Material to process Start Marker

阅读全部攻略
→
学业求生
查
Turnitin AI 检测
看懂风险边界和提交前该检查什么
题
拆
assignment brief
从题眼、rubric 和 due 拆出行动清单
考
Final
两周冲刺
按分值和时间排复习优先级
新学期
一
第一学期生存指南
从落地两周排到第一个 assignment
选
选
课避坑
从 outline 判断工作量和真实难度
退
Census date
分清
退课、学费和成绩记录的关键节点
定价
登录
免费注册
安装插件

Material to process End Marker

_How to complete this task_:
The full set of records, transcribed exactly, is the answer.

_Exercise answer_:
阅读全部攻略
→
学业求生
查
Turnitin AI 检测
看懂风险边界和提交前该检查什么
题
拆
assignment brief
从题眼、rubric 和 due 拆出行动清单
考
Final
两周冲刺
按分值和时间排复习优先级
新学期
一
第一学期生存指南
从落地两周排到第一个 assignment
选
选
课避坑
从 outline 判断工作量和真实难度
退
Census date
分清
退课、学费和成绩记录的关键节点
定价
登录
免费注册
安装插件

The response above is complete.